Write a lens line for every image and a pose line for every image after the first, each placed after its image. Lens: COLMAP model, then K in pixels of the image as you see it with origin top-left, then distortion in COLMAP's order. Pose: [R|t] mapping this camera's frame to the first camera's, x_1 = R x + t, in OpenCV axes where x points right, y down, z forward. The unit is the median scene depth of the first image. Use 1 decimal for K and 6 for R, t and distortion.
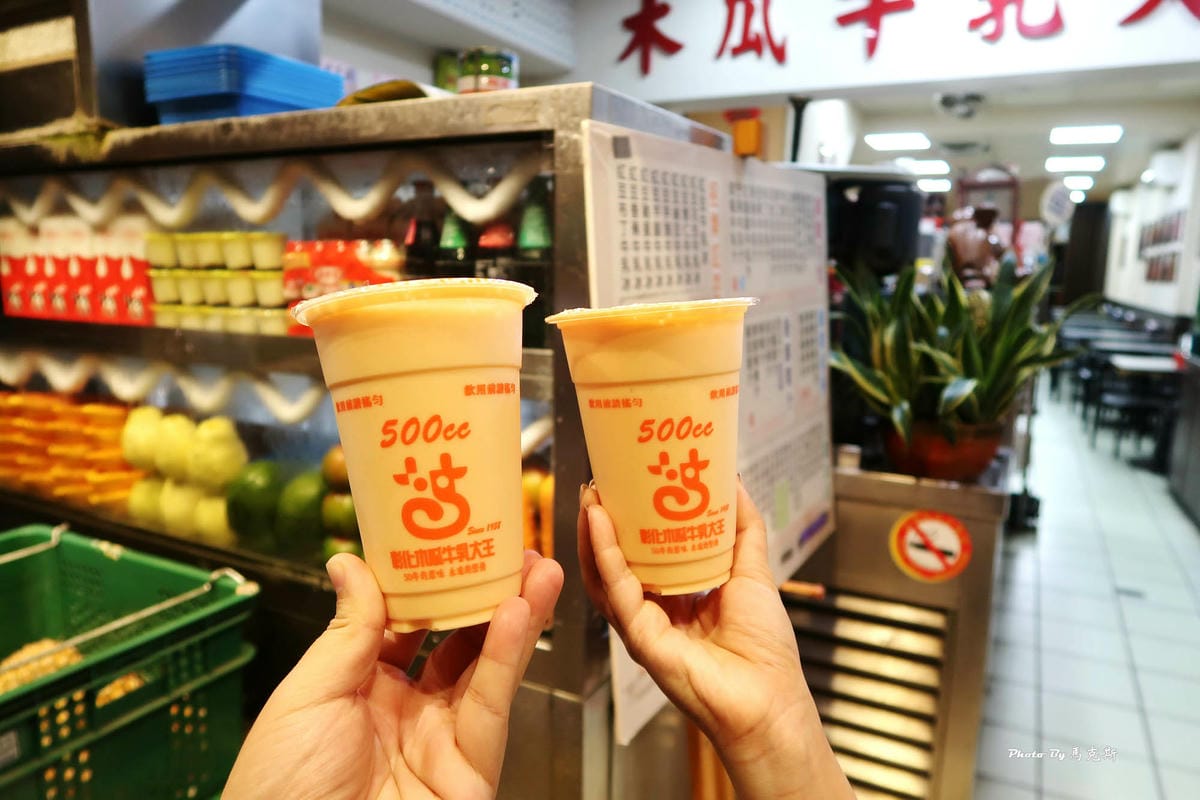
lens RADIAL K [[834.4, 0, 600.0], [0, 834.4, 400.0], [0, 0, 1]] dist [-0.004624, -0.001957]
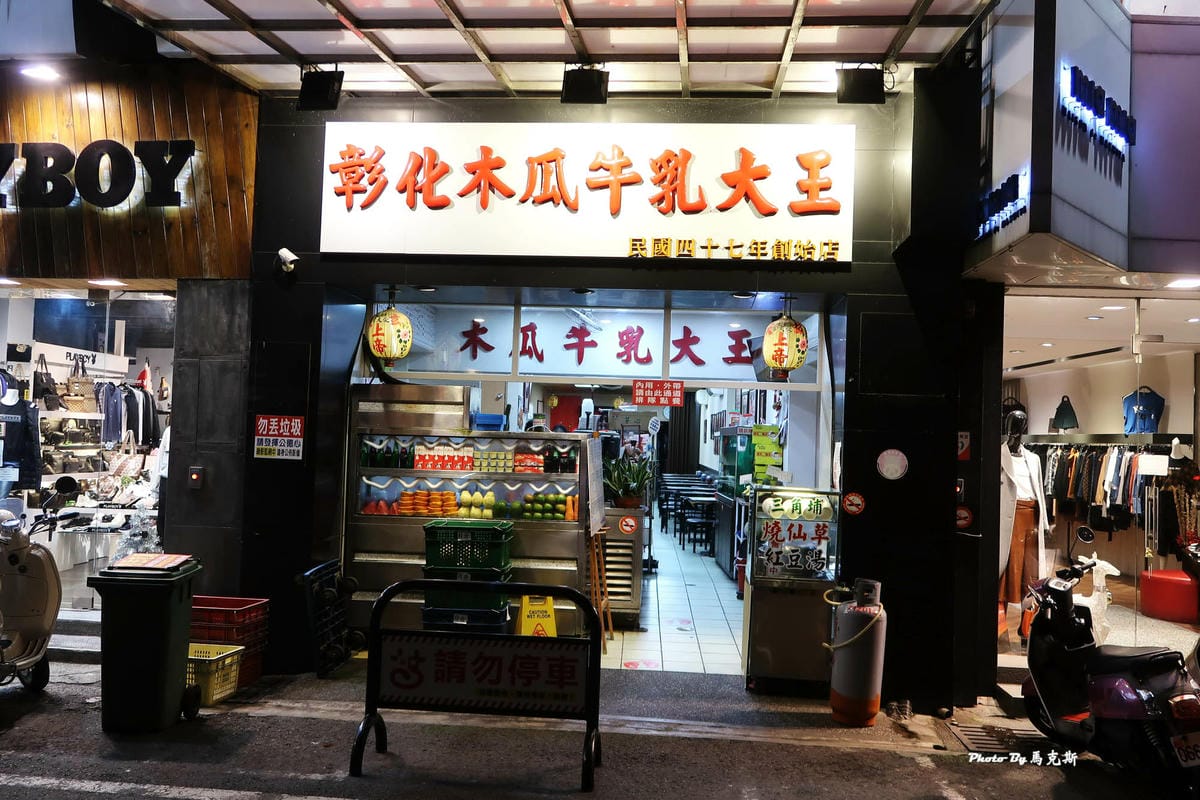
lens RADIAL K [[1010.1, 0, 592.6], [0, 1010.1, 395.9], [0, 0, 1]] dist [-0.004133, -0.003970]
pose [[0.912787, 0.024466, 0.407704, -0.823621], [0.053875, 0.982270, -0.179563, 0.198486], [-0.404868, 0.185868, 0.895285, -1.594023]]
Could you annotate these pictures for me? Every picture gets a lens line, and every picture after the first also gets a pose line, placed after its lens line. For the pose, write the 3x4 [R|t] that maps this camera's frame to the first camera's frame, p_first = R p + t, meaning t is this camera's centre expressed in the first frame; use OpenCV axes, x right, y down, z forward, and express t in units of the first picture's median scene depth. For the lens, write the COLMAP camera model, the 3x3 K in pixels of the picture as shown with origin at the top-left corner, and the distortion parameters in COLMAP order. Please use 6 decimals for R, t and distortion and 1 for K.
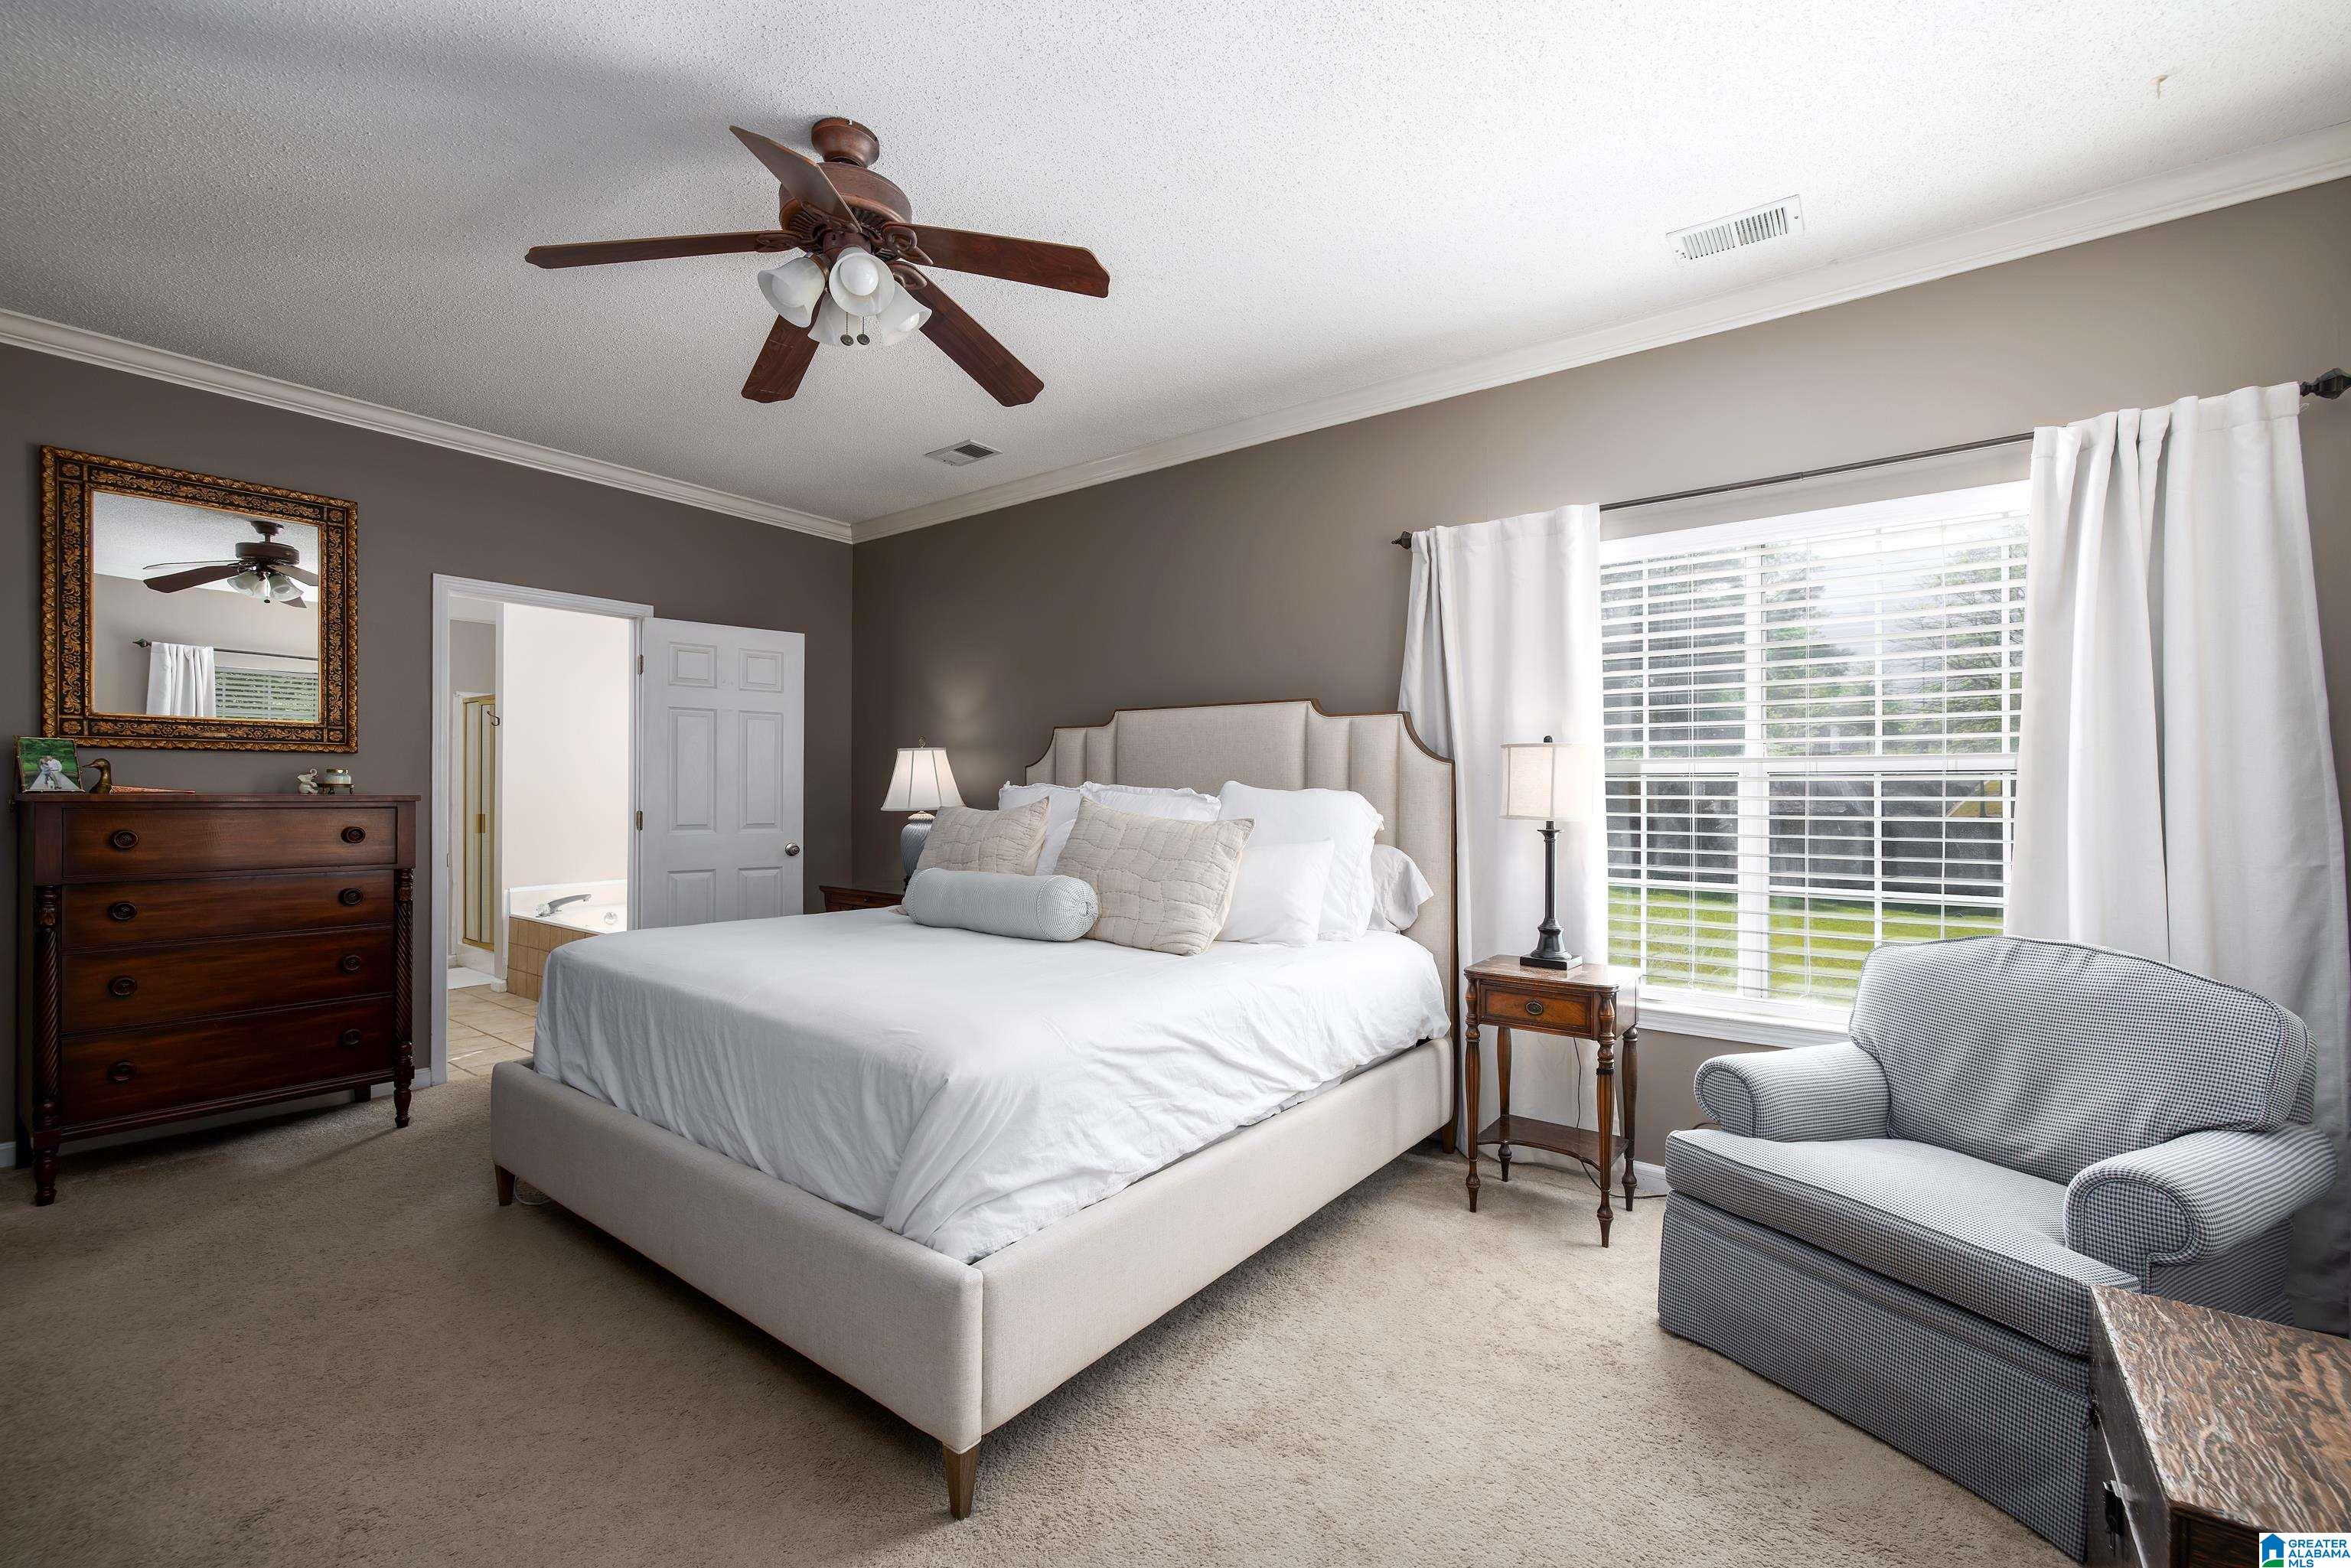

TASK GOAL —
Rewrite the entries, swapping every "lens line" for "intrinsics line" and changing nothing else. Omit the pictures from your answer.

RESULT FOR THIS EXERCISE —
Write a intrinsics line for every image and a pose line for every image after the first, each placed after its image. Lens: COLMAP model, then K in pixels of the image as you see it with origin top-left, then distortion in COLMAP's order. Pose: [R|t] mapping this camera's frame to the first camera's, x_1 = R x + t, in OpenCV axes where x points right, y down, z forward. The unit is the median scene depth of the first image. Use 1 decimal for K and 6 for R, t and distortion.
lens RADIAL K [[834.4, 0, 600.0], [0, 834.4, 400.0], [0, 0, 1]] dist [-0.004624, -0.001957]
lens RADIAL K [[1010.1, 0, 592.6], [0, 1010.1, 395.9], [0, 0, 1]] dist [-0.004133, -0.003970]
pose [[0.912787, 0.024466, 0.407704, -0.823621], [0.053875, 0.982270, -0.179563, 0.198486], [-0.404868, 0.185868, 0.895285, -1.594023]]
Could you annotate these pictures for me? Every picture gets a intrinsics line, and every picture after the first also gets a pose line, placed after its intrinsics line. For the pose, write the 3x4 [R|t] that maps this camera's frame to the first camera's frame, p_first = R p + t, meaning t is this camera's centre expressed in the first frame; use OpenCV axes, x right, y down, z forward, and express t in units of the first picture's median scene depth. For the lens, write the COLMAP camera model, the 3x3 K in pixels of the picture as shown with origin at the top-left corner, and the distortion parameters in COLMAP order. Please use 6 decimals for R, t and distortion and 1 for K.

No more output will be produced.